Luther n’affirme-t-il pas que la chrétienté n’est rien d’autre que la
communauté des croyants, et ne doit pas être réduite à une hiérarchie d’Église ?
N’assure-t-il pas que l’Écriture sainte est le seul fondement de la Foi ?
Ne tourne-t-il pas en dérision le célibat des prêtres ? N’enseigne-t-il
pas qu’aucun homme ne peut échapper à ce que son Créateur lui a prédestiné ?
Le Prophète n’a pas dit autre chose aux musulmans.
    En dépit de ces concordances, il m’était
impossible de suivre, en la matière, les penchants de ma raison. Entre Luther
et Léon X, un féroce duel était engagé, et je ne pouvais approuver un
inconnu aux dépens de l’homme qui m’avait pris sous son aile et qui me traitait
désormais comme s’il était mon géniteur.
    Je n’étais certes pas le seul à qui le pape disait
« mon fils », mais à moi, il le disait autrement. Il m’avait donné
ses deux prénoms, Jean et Léon, ainsi que le nom de sa prestigieuse famille,
les Médicis, le tout avec pompe et solennité, le 6 janvier 1520, un
vendredi, dans la nouvelle basilique Saint-Pierre, encore inachevée. Celle-ci
regorgeait ce jour-là de cardinaux, d’évêques, d’ambassadeurs, ainsi que de
nombreux protégés de Léon X, poètes, peintres, sculpteurs, rutilants de
brocards, de perles et de pierreries. Même Raphaël d’Urbino, le divin Raphaël,
comme l’appelaient les admirateurs de son art, était là, ne paraissant
nullement affaibli par le mal qui allait l’emporter trois mois plus tard.

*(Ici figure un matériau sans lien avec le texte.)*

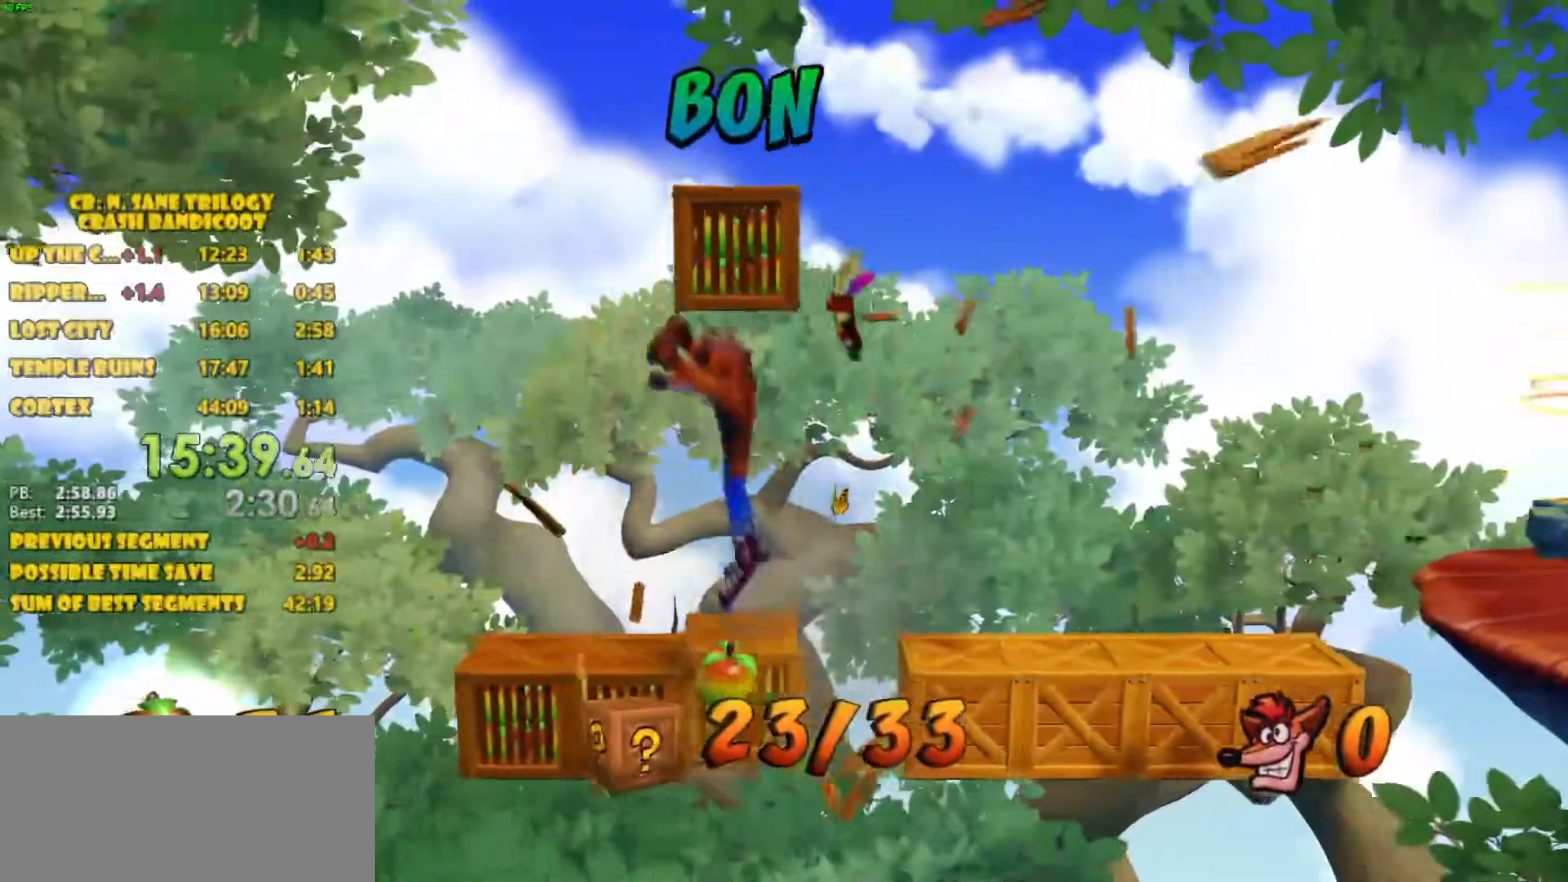
{"buttons": ["CROSS", "DPAD_LEFT"], "left_stick": "center", "events": [[100, "CROSS", "down"]]}
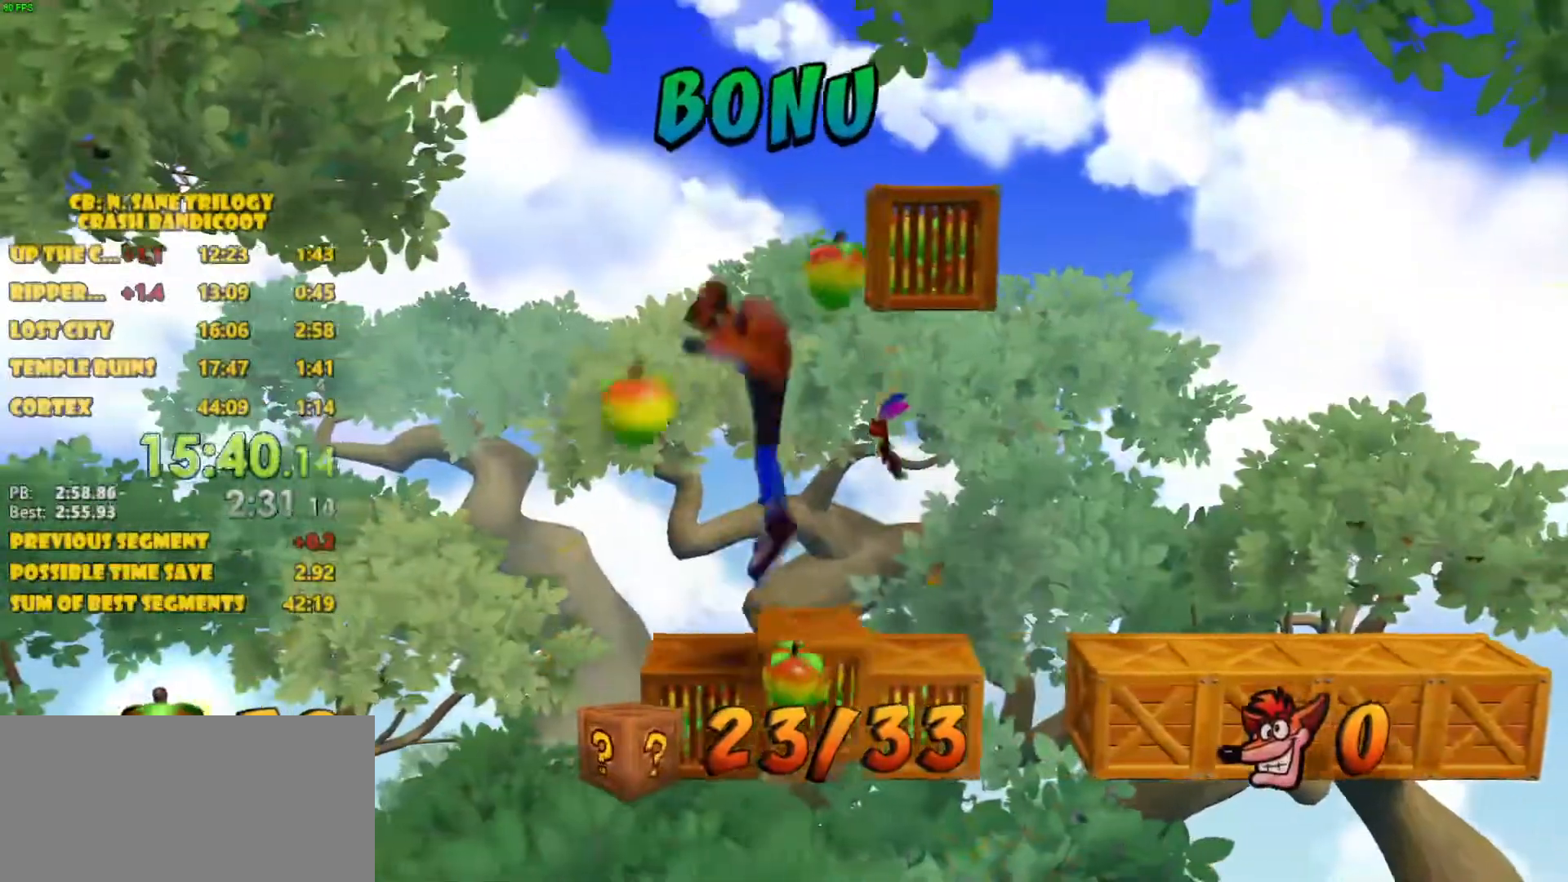
{"buttons": [], "left_stick": "center", "events": [[150, "DPAD_LEFT", "up"], [217, "CROSS", "up"]]}
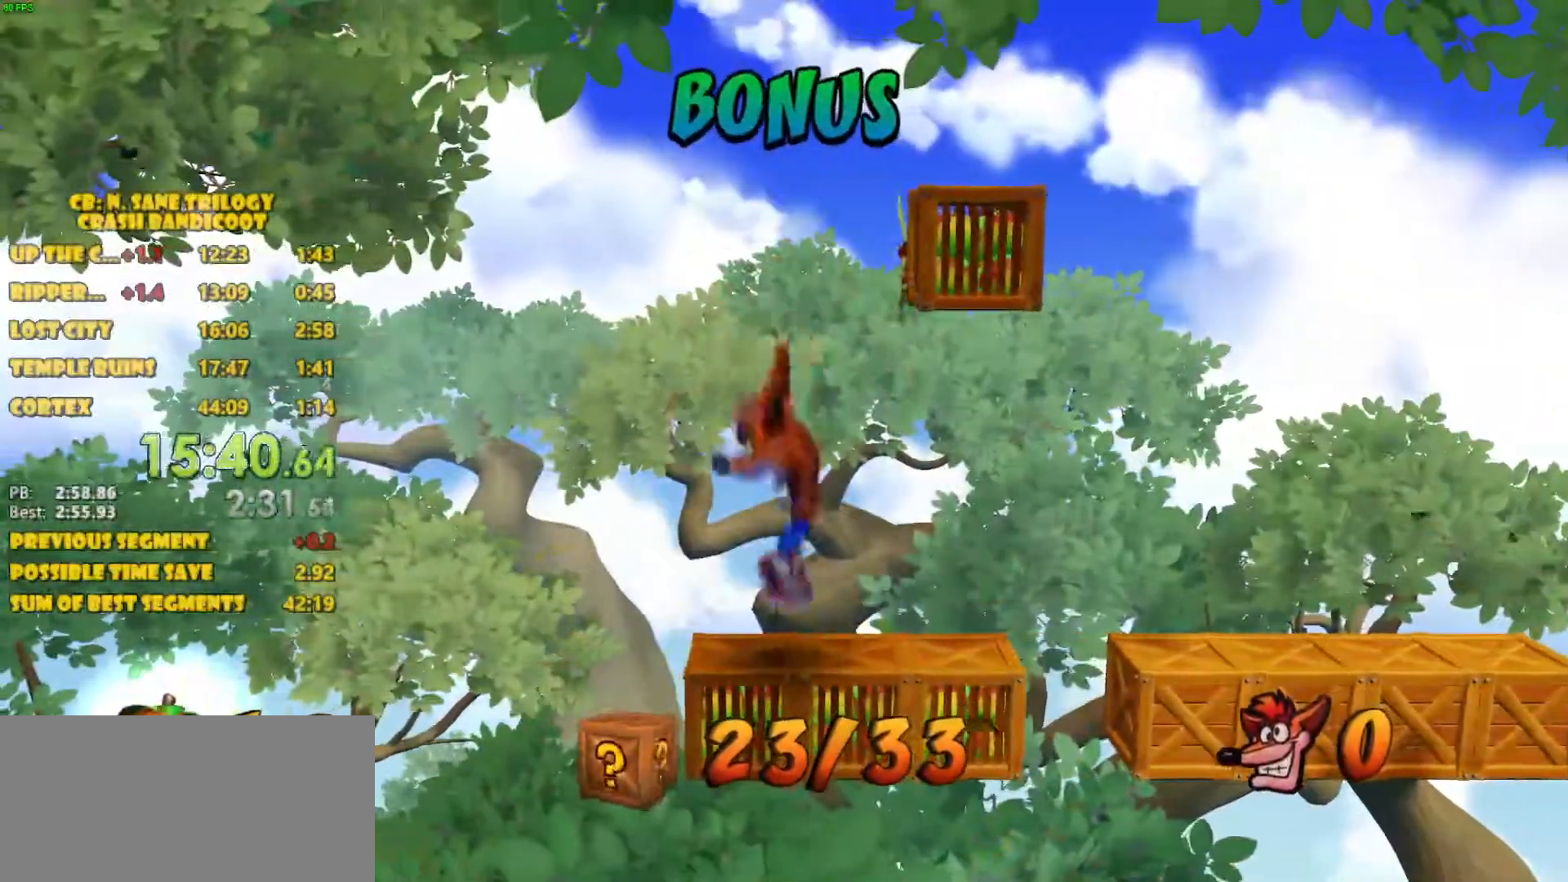
{"buttons": ["DPAD_RIGHT"], "left_stick": "center", "events": [[17, "CROSS", "down"], [117, "DPAD_RIGHT", "down"], [283, "SQUARE", "down"], [500, "CROSS", "up"], [500, "SQUARE", "up"]]}
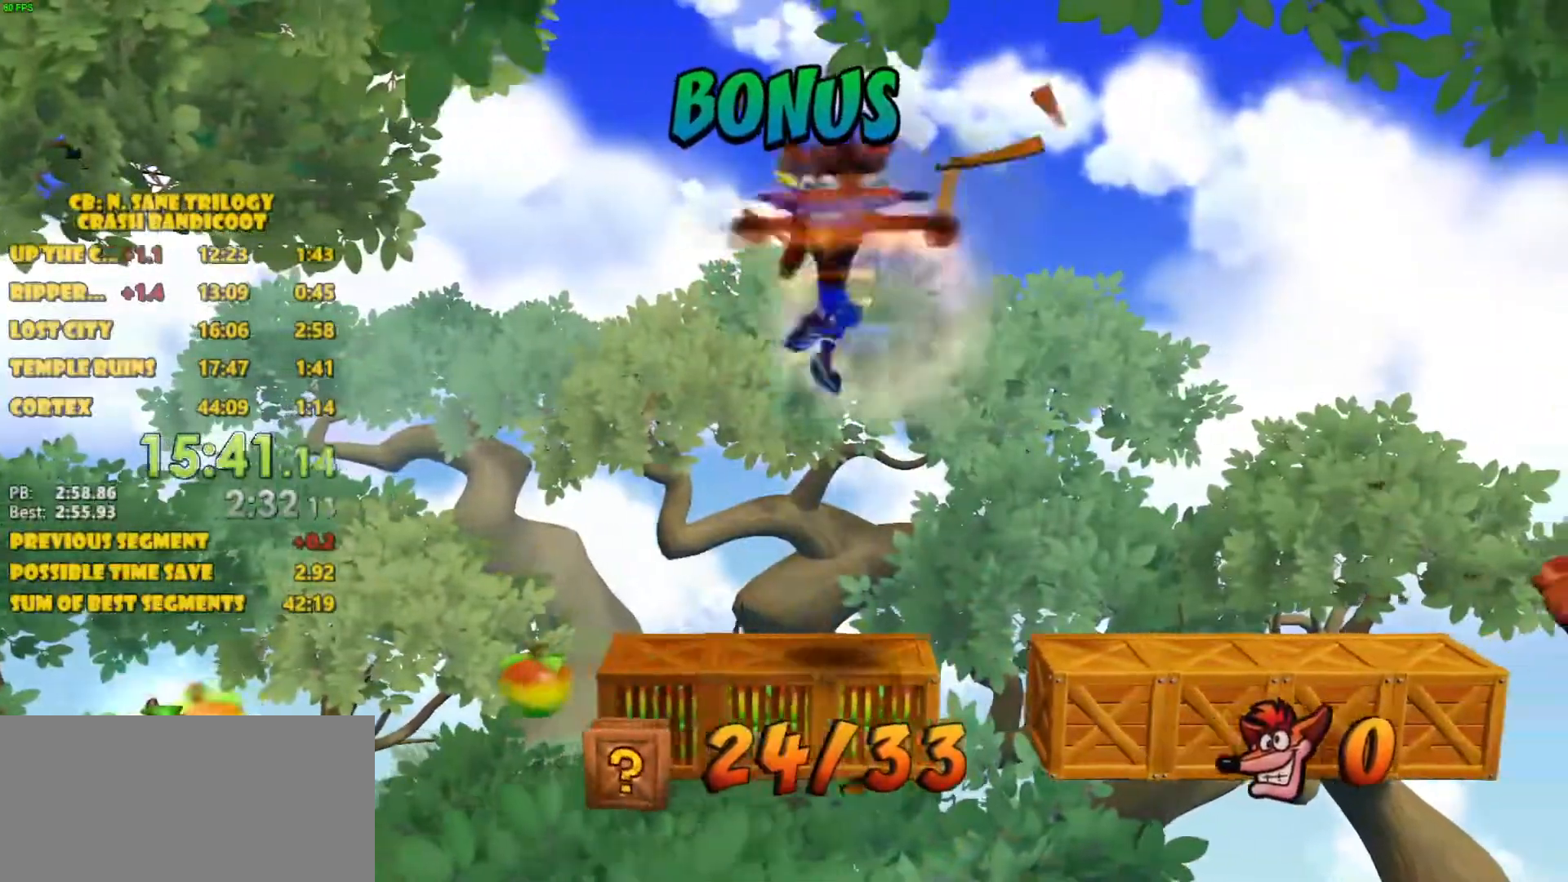
{"buttons": ["CROSS", "DPAD_LEFT"], "left_stick": "center", "events": [[383, "CROSS", "down"], [383, "DPAD_LEFT", "down"], [500, "DPAD_RIGHT", "up"]]}
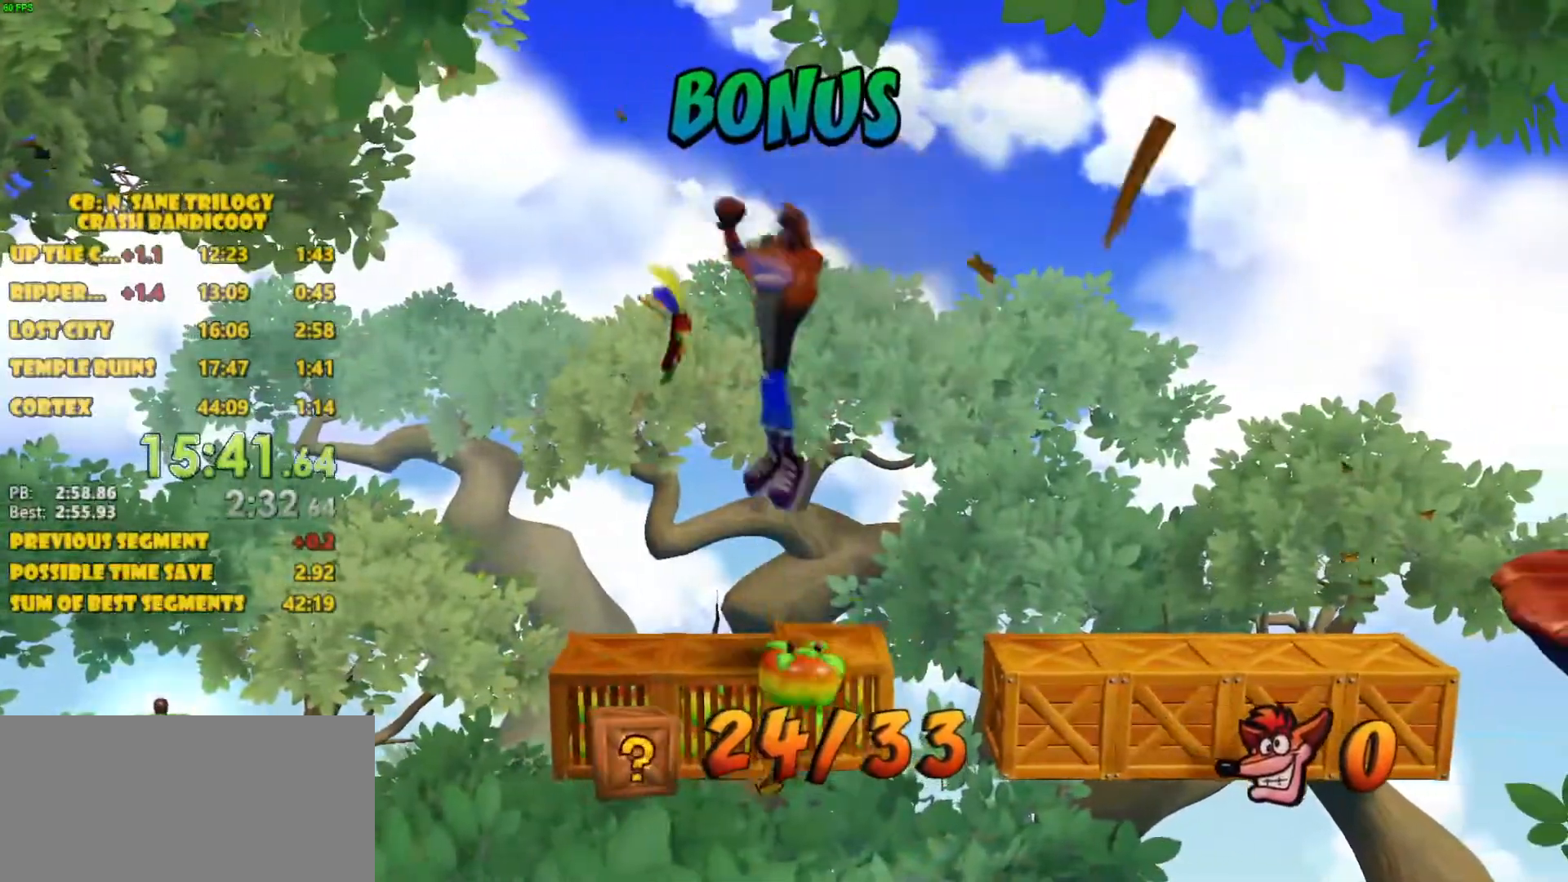
{"buttons": ["CROSS", "DPAD_LEFT"], "left_stick": "center", "events": [[117, "CROSS", "up"], [483, "CROSS", "down"]]}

    Le pape triomphait sous sa tiare :
    « En cette journée de l’Épiphanie, où nous
fêtons le baptême du Christ des mains de Jean-Baptiste et où nous célébrons
également, selon la Tradition, les trois mages venus d’Arabie pour adorer
Notre-Seigneur, quel plus grand bonheur pour nous que d’accueillir, au sein de
Notre sainte Église, un nouveau Roi mage, venu des extrémités de la Berbérie
pour faire son offrande dans la Maison de Pierre ! »
    Agenouillé face à l’autel, vêtu d’un long manteau
de laine blanche, j’étais étourdi par l’odeur de l’encens et écrasé par tant d’honneurs
immérités. Aucune des personnes réunies en ce lieu n’ignorait que ce « Roi
mage » avait été capturé une nuit d’été par un pirate sur une plage de
Djerba et emmené jusqu’à Rome comme esclave. Tout ce qui se disait à mon propos
ainsi que tout ce qui m’arrivait était si insensé, si démesuré, si
grotesque ! N’étais-je pas victime de quelque mauvais rêve, de quelque
mirage ? N’étais-je pas, comme chaque vendredi, dans une mosquée de Fès,
du Caire ou de Tombouctou, mes esprits affectés par une longue nuit de
veille ? Soudain, au cœur de mon doute, s’éleva à nouveau la voix du
pontife qui m’apostrophait :
    « Et toi, Notre fils bien-aimé, toi, Jean-Léon,
que la Providence a désigné entre tous les hommes… »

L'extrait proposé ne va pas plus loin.